Whitelisting Grows Up

Whitelisting isn't a new concept. Variations have been used in LAN provisioning and by ISPs for email spam filtering. For enterprise IT, however, the need for more protection grows by the day. That's because the volume of the world's malicious code actually surpassed the volume of legitimate code a few years ago.

Still, the rate of IT adoption has been slower than expected, largely because of user fears that whitelisting will add constraints to their day-to-day work. A whilelist program may suddenly refuse to open a file from a different application, for instance, requiring the user to ask for approval, thus wasting time. Or it might affect numerous users if a vendor's new software update wasn't entered into the whitelist database quickly enough.

These may have been valid complaints with early products, but today's vendors have made great strides in taking the pain out of whitelisting. They typically give you the ability to automatically whitelist updated files from trusted vendors, and to set PC baselines for whitelisting that are compliant with standards such as PCI. And they give you more granularity and flexibility in assigning access to user groups.

"Say a company that's PCI-compliant has certain applications for processing payments," Behrens says. "If they're Web-based, they might just whitelist the browser, what they need for email, the payment processing application, and the PC's OS."

On the other hand, a group of trusted power users would get more broad-ranging accessibility, up to and including the ability to approve their own applications. "I'm a power user," says Behrens, "I need to install things all the time, so I need to be able to self-approve an application in order to do my job."

Exercise instructions –
**1)** Answer these questions about the passage on whitelisting, each in a few words.
(a) For what have ISPs used variations of whitelisting?
(b) Which standard is named as one that PC baselines for whitelisting can comply with?
(c) What does Behrens say he must be able to do with an application as a power user?
**2)** Summarize the passage on whitelisting in two sentences.
**3)** Retype the part of the passage on whitelisting that opens with the words containing "Still, the rate" and closes with "to user groups.".

Extracted entries –

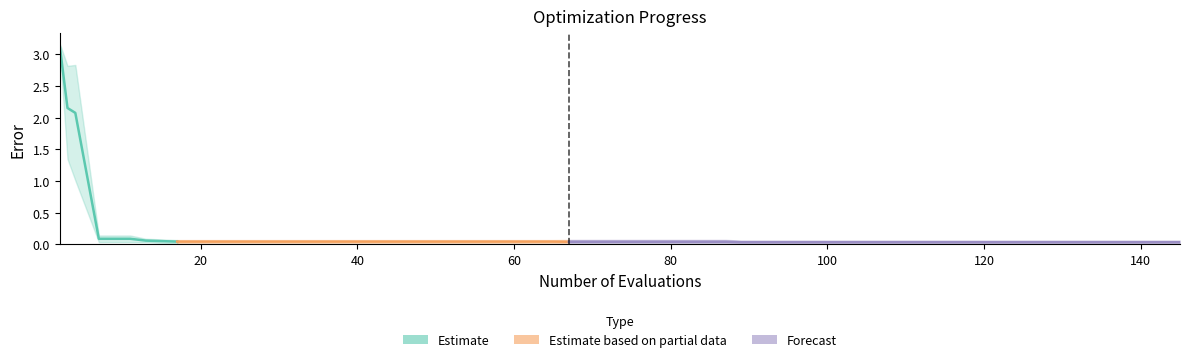

What is the maximum value shown in the chart?

3.2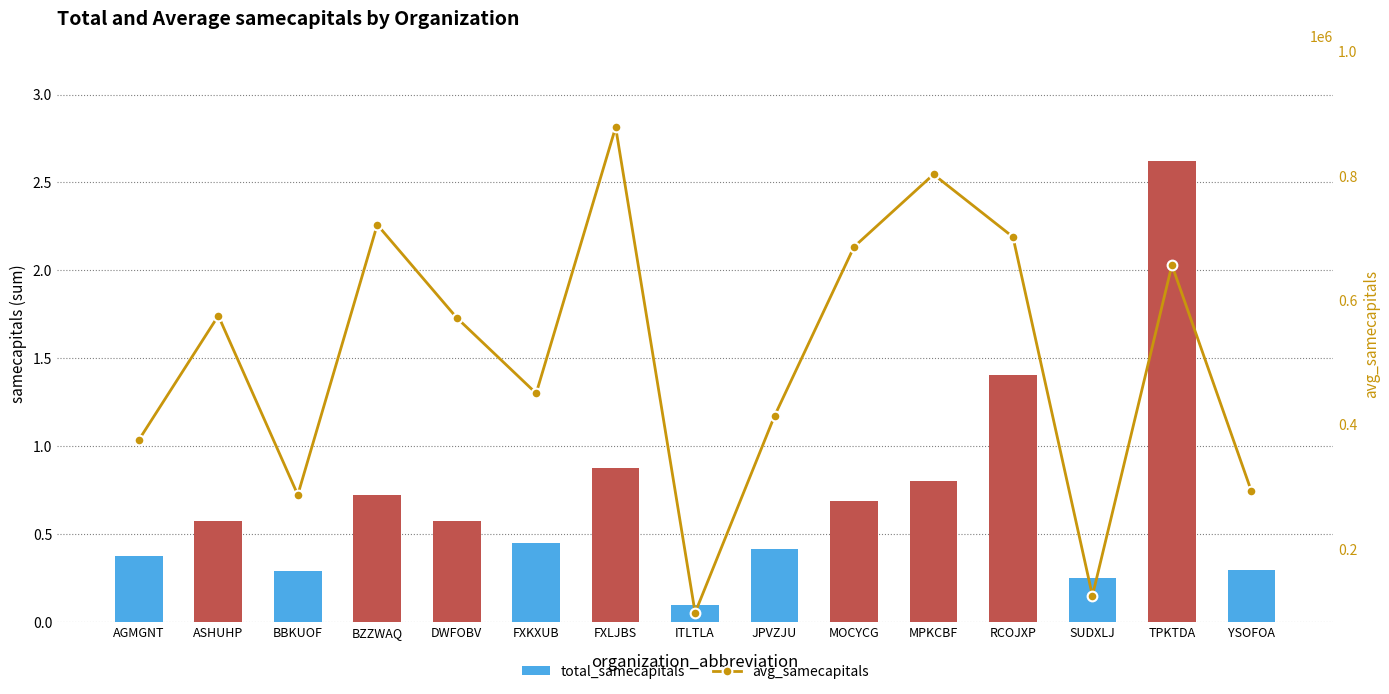

How many groups of bars are there?

15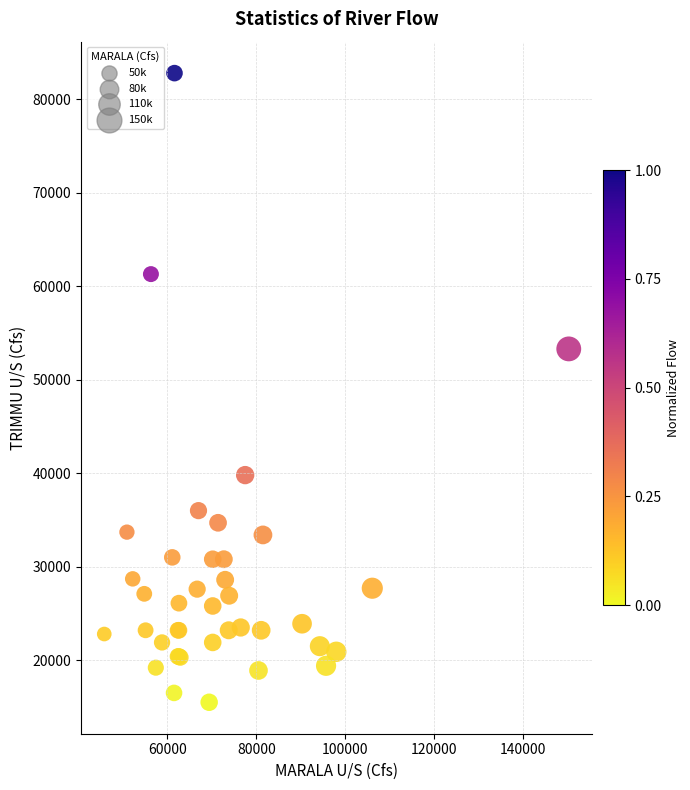

What Y value in the scatter plot is closest to 49150?

53300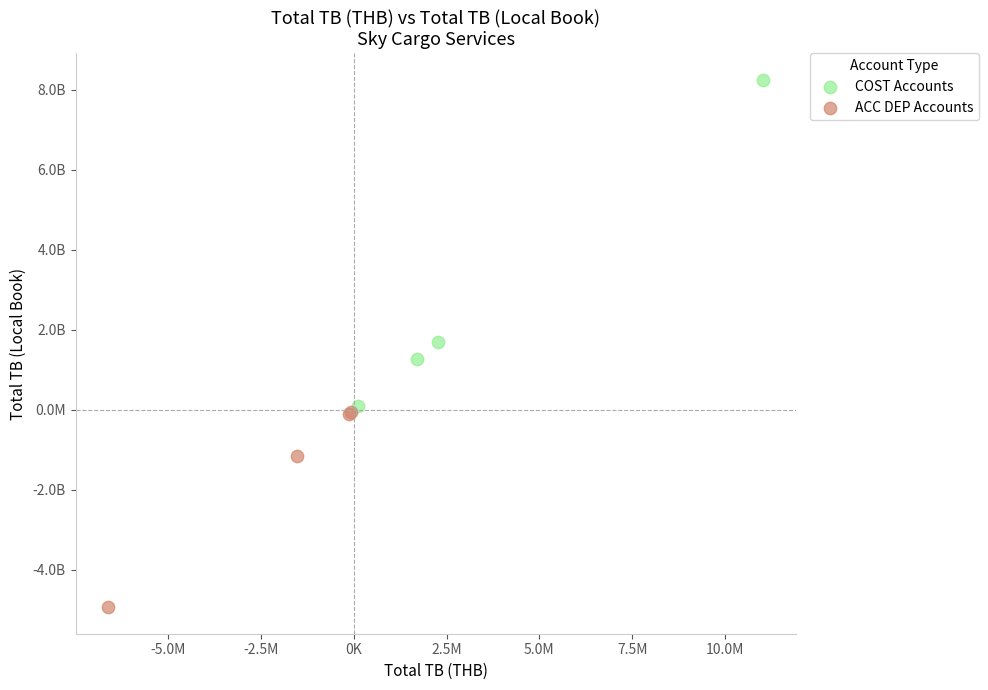

Which series contains the highest Y value?

COST Accounts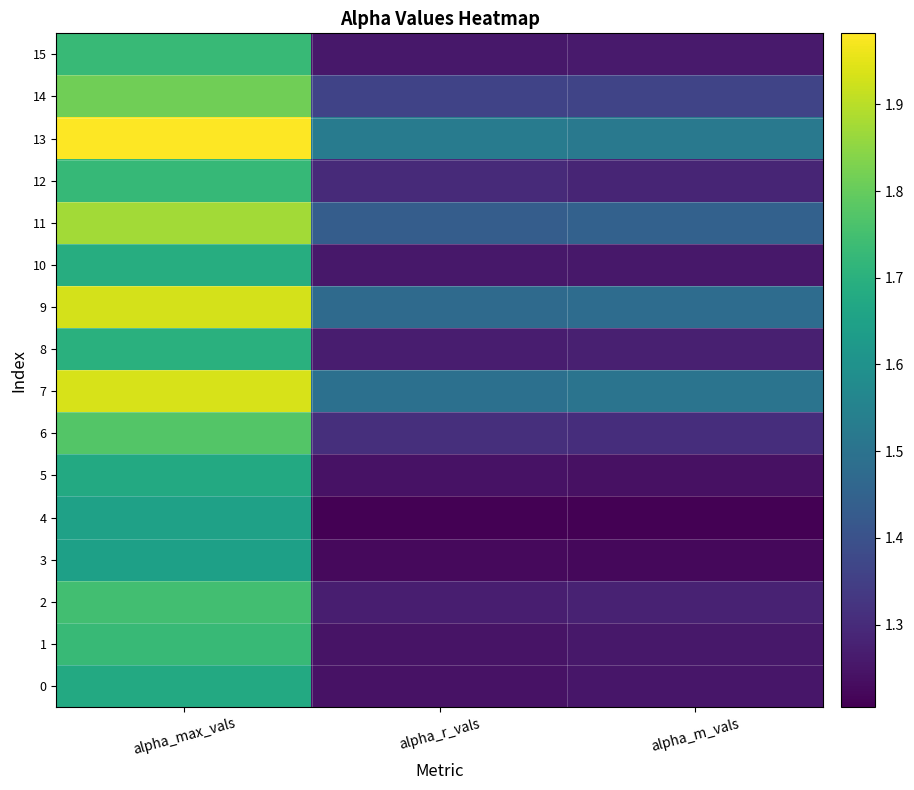

What is the total value across all series at alpha_r_vals?

21.1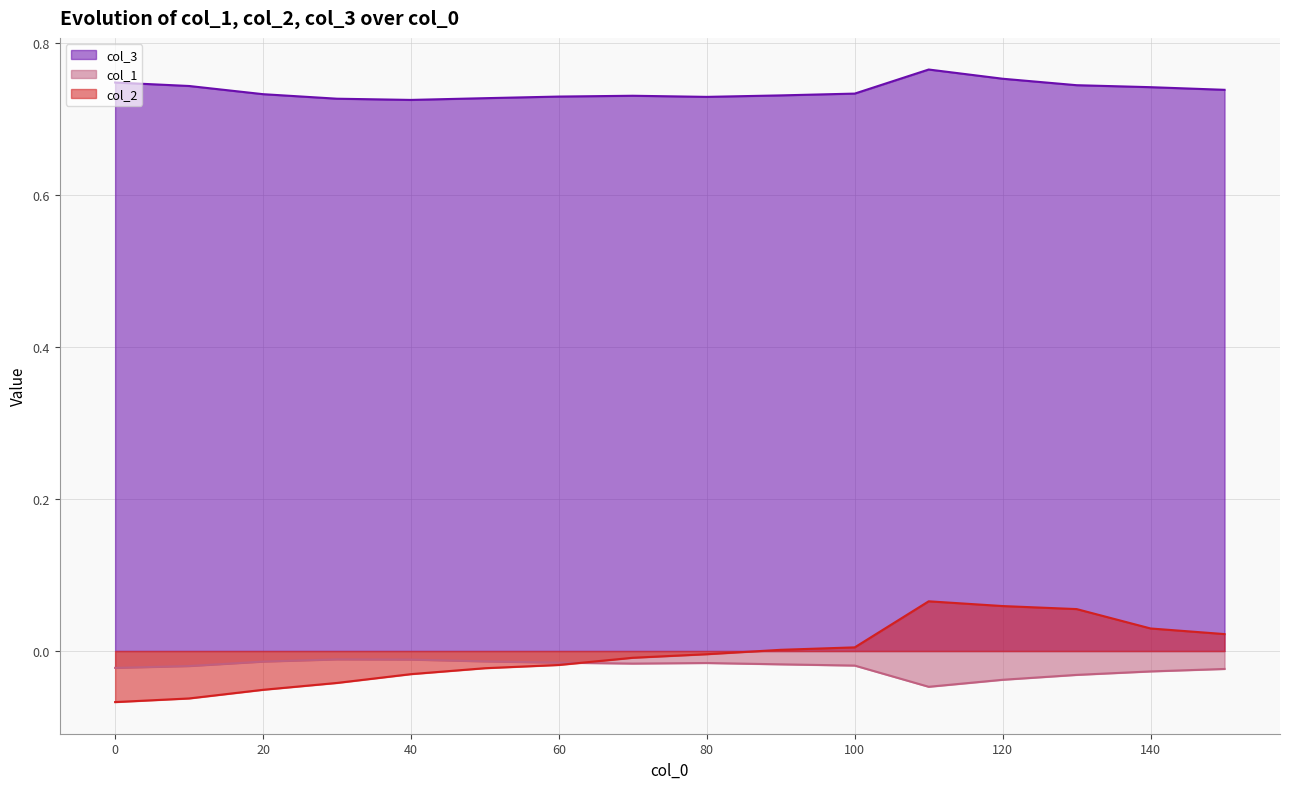

What are all the series names shown in the legend?

col_3, col_1, col_2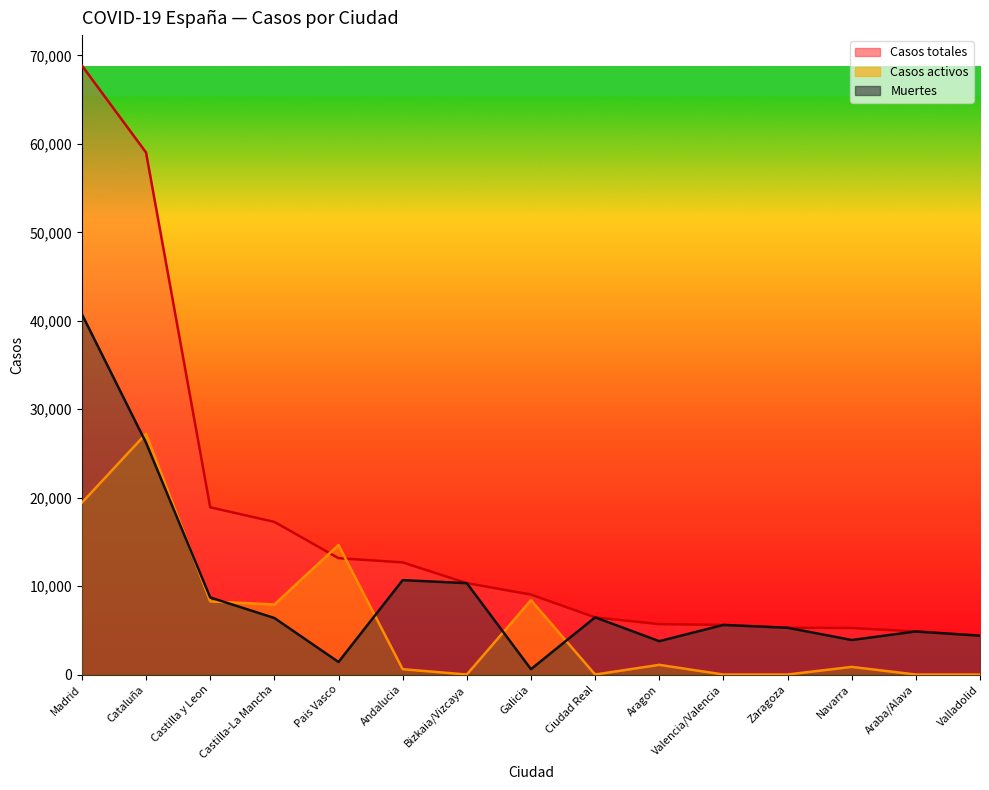

Which category has the highest value in the Casos totales series?

Madrid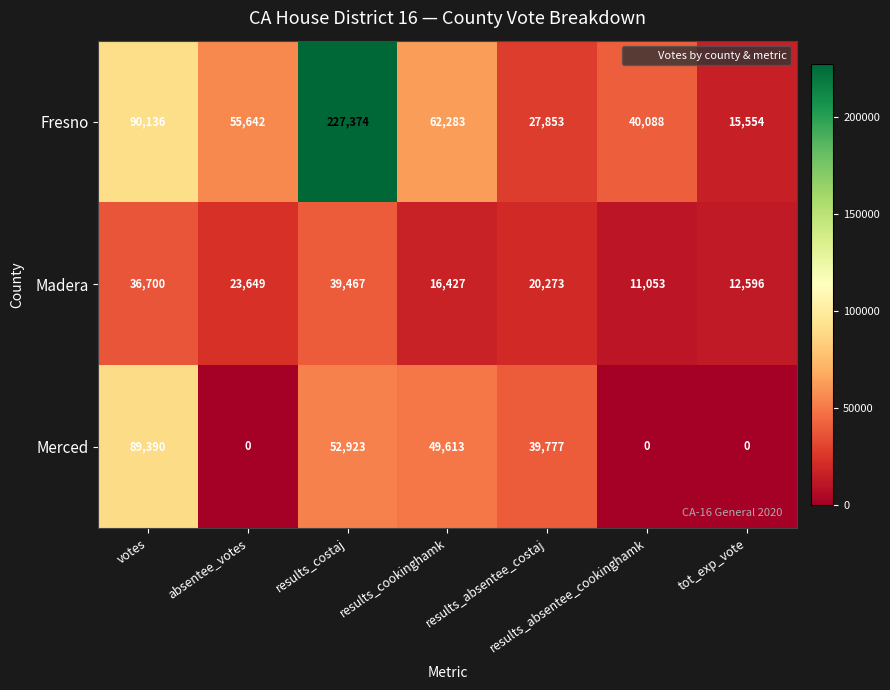

Between results_costaj and results_cookinghamk, which series saw the biggest shift?

Fresno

Results for the exercise –
**1)**
(a) Email spam filtering.
(b) PCI.
(c) Self-approve it.

**2)** Whitelisting is not a new concept, but adoption has been slower than expected because users fear it will constrain their daily work, for example by refusing to open files or by missing a vendor's new software update. Today's vendors have eased this with automatic whitelisting of updated files from trusted vendors, standards-compliant PC baselines, and more flexible access for user groups, and trusted power users can even be allowed to approve their own applications.

**3)**
Still, the rate of IT adoption has been slower than expected, largely because of user fears that whitelisting will add constraints to their day-to-day work. A whilelist program may suddenly refuse to open a file from a different application, for instance, requiring the user to ask for approval, thus wasting time. Or it might affect numerous users if a vendor's new software update wasn't entered into the whitelist database quickly enough.

These may have been valid complaints with early products, but today's vendors have made great strides in taking the pain out of whitelisting. They typically give you the ability to automatically whitelist updated files from trusted vendors, and to set PC baselines for whitelisting that are compliant with standards such as PCI. And they give you more granularity and flexibility in assigning access to user groups.